Today’s NY Times article about using bariatric surgery for teenagers is very upsetting to me. I am deeply concerned about turning to surgery with young people as an answer to obesity. I know full well what it can feel like to be fat, to be made fun of, and to hate your body as a teenager. Surgery, surgery, surgery???
So much can be done from a food and counseling standpoint. I am not a healthcare practitioner (and this article is purely my opinion), but as an integrative health coach and hypnotist, I know that teenagers can be excellent clients for hypnosis. They come without the baggage we get as we mature. They are curious, open, and unafraid. Working with them to understand their relationship with food, appropriate naturopathic or functional medicine professionals identifying the root cause of any physical issues, working with a therapist alongside a dietitian and nutrition program and perhaps hypnosis surely can be attempted before SURGERY.
Maynestreet Weight Loss & Wellness
Here at Maynestreet Weight Loss & Wellness we have clients who come to us years after bariatric surgery who are gaining their weight back because no follow-up coaching for lifestyle changes and issues with food was ever given after surgery. That doesn’t even touch on those who have medical issues resulting from the surgery.
If you or someone you know is considering this for their teenager, please have them consider other professional resources before surgery.
Bariatric surgery, commonly called weight-loss surgery, is a group of procedures designed to help individuals with severe obesity lose weight. While it’s typically considered for adults, in recent years, there’s been a rise in these surgeries being performed on children under the age of 16. This trend is controversial, given the significant risks and the complex needs of growing children.
The dangers for children undergoing bariatric surgery are multifaceted:
- Nutritional Deficiencies: Children’s bodies are still developing, and they need essential nutrients to grow properly. Bariatric surgery can lead to malabsorption, which may result in deficiencies in vitamins and minerals, potentially impacting a child’s growth and development. This can also lead to further health issues down the road.
- Psychological Impact: The significant and rapid weight loss following surgery can have psychological effects. Children may struggle with their self-image and face challenges in adapting to their new body and lifestyle. There is so much involved with our relationship with food. Children need to deal with the rapid weight loss, the social impact of eating very differently from their peers, and the fear that the weight will return. How will they deal with the emotional challenges during these teenage years?
- Surgical Risks: As with any major surgery, there are risks of complications such as bleeding, infection, and adverse reactions to anesthesia. The long-term risks, including bowel obstruction and hernias, are also concerns. I know someone who has gone through so much after this surgery.
- Impact on Growth: There needs to be long-term data on how bariatric surgery affects a child’s growth. Altering the gastrointestinal system can have unknown effects on a child’s still-developing body.
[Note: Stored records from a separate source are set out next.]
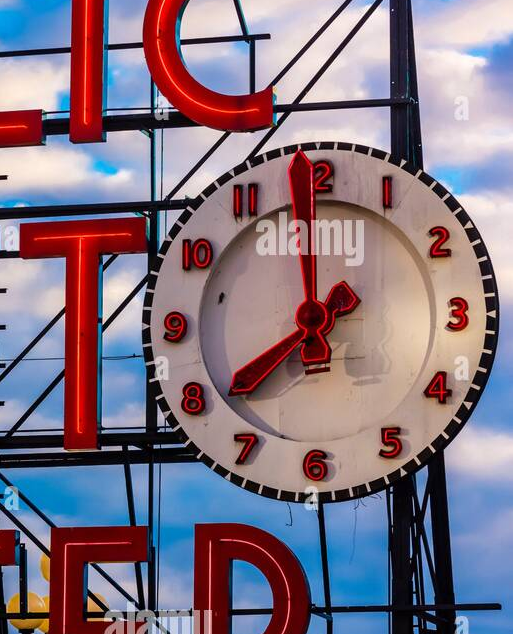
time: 7:59
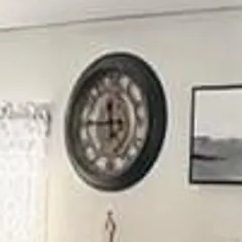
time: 11:45
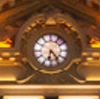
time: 6:23
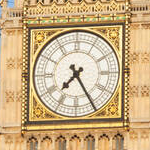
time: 7:25
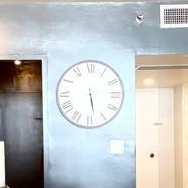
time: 5:28
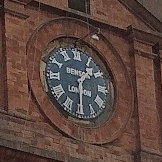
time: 1:29
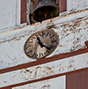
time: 11:21
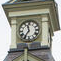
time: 11:35
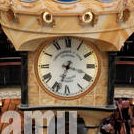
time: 3:33
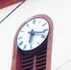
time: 6:17
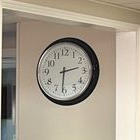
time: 2:31
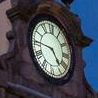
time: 4:45
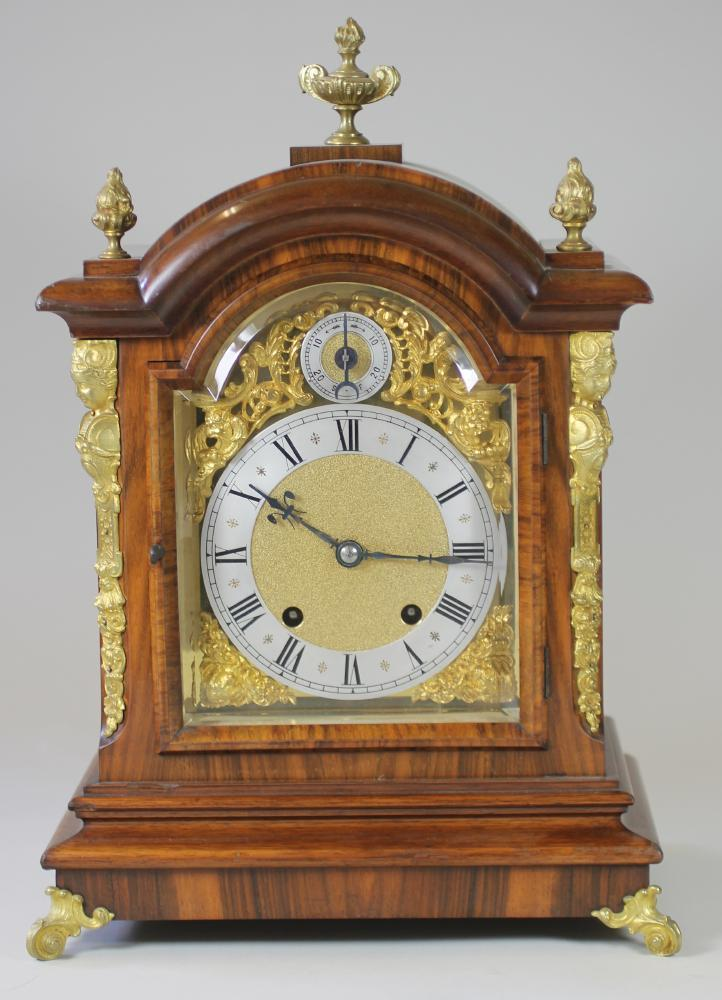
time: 10:15
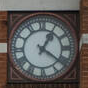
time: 1:21
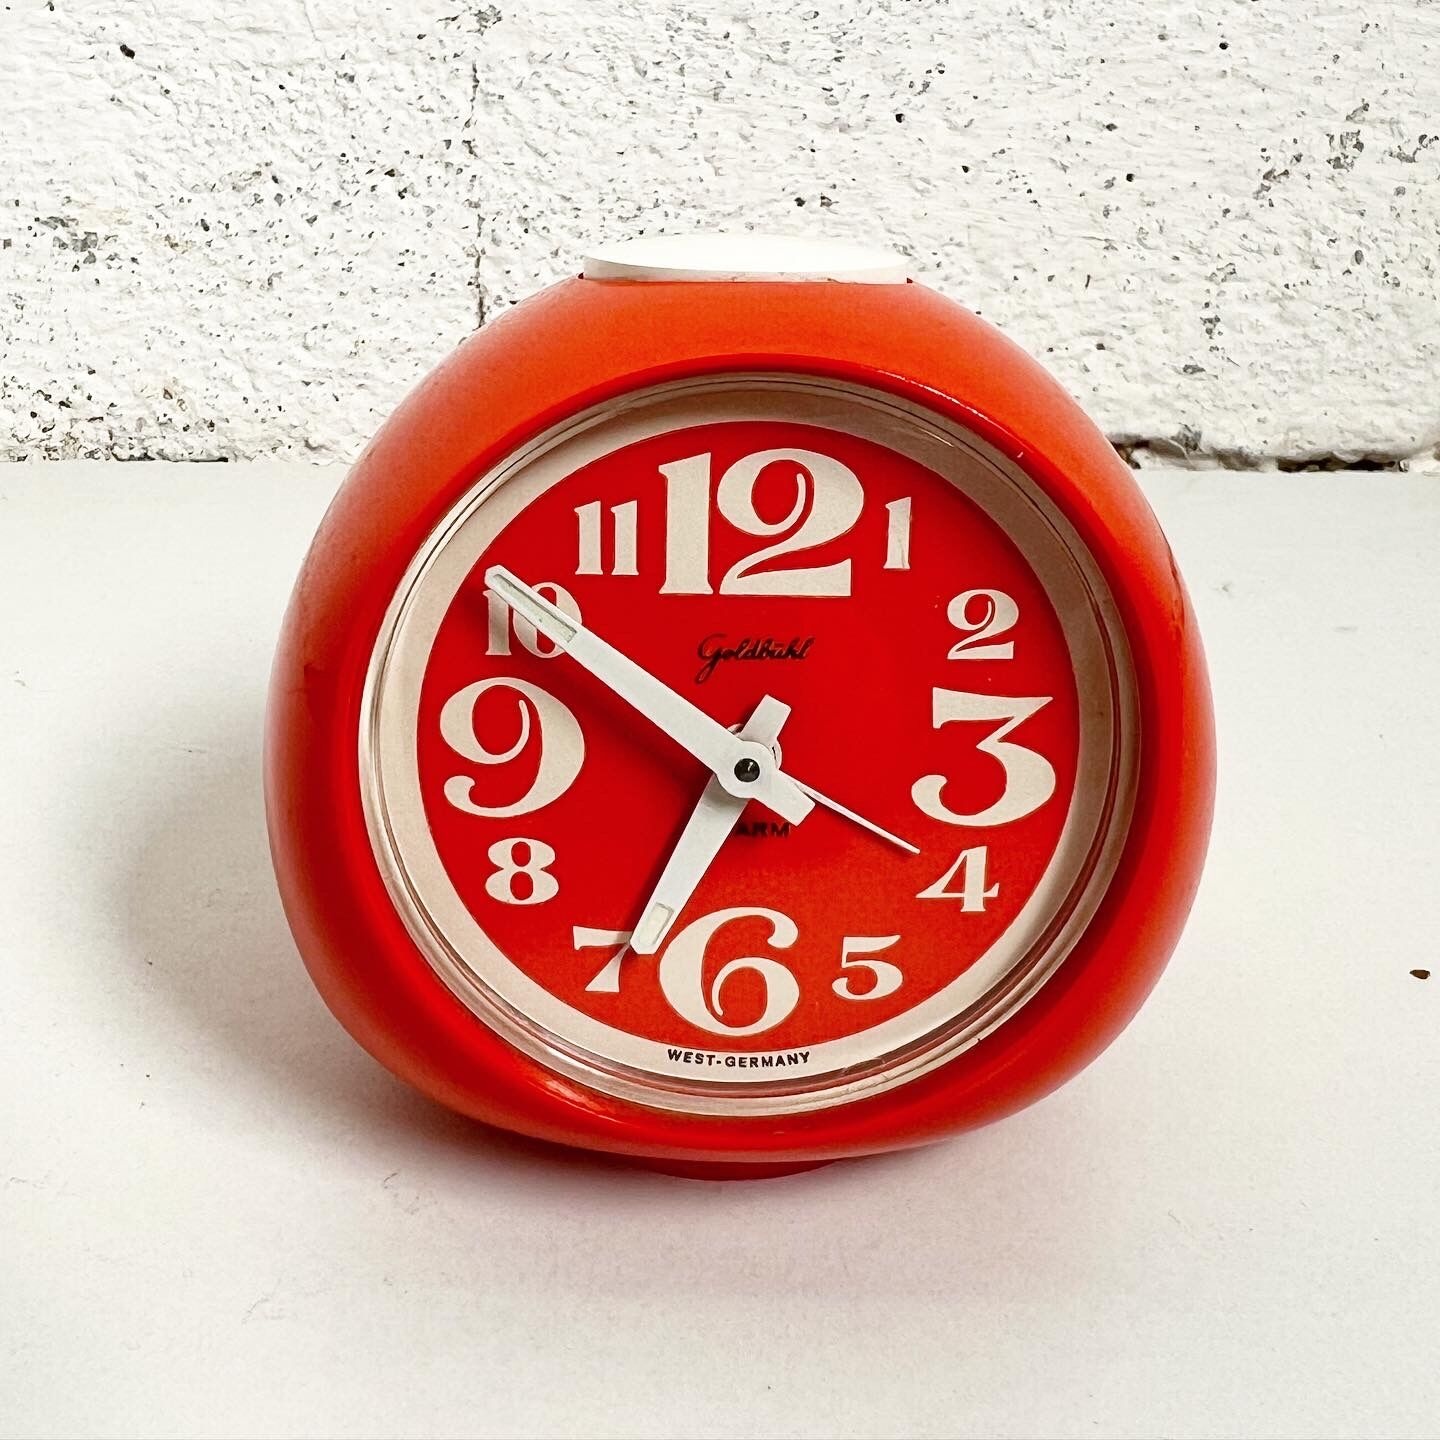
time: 6:50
- Behavioral Modification: Surgery doesn’t address the behavioral, environmental, and psychological factors contributing to obesity. Children might only adopt the necessary lifestyle changes with proper support to maintain weight loss. Herein lies the key, just as it does for our clients: understanding your relationship with food and replacing habits that do not serve you with those that do.
Given these risks, any consideration of bariatric surgery for children under 16 must involve a comprehensive evaluation by a multidisciplinary team. This team should include pediatricians, nutritionists, psychologists, and surgeons experienced in pediatric care. Moreover, the child’s family must be closely involved in the decision-making process and committed to supporting the child post-surgery. This is so important to ensure the child’s ongoing physical, mental, psychological, emotional, and spiritual well-being.
Bariatric surgery for children should be considered a last resort when all other interventions have failed and the child’s health is at immediate risk. It’s not a quick fix but a tool that a patient must use alongside lifestyle changes and with a clear understanding of the potential risks and benefits. I hope doctors and surgeons take all of this very seriously when considering bariatric surgery for teenagers.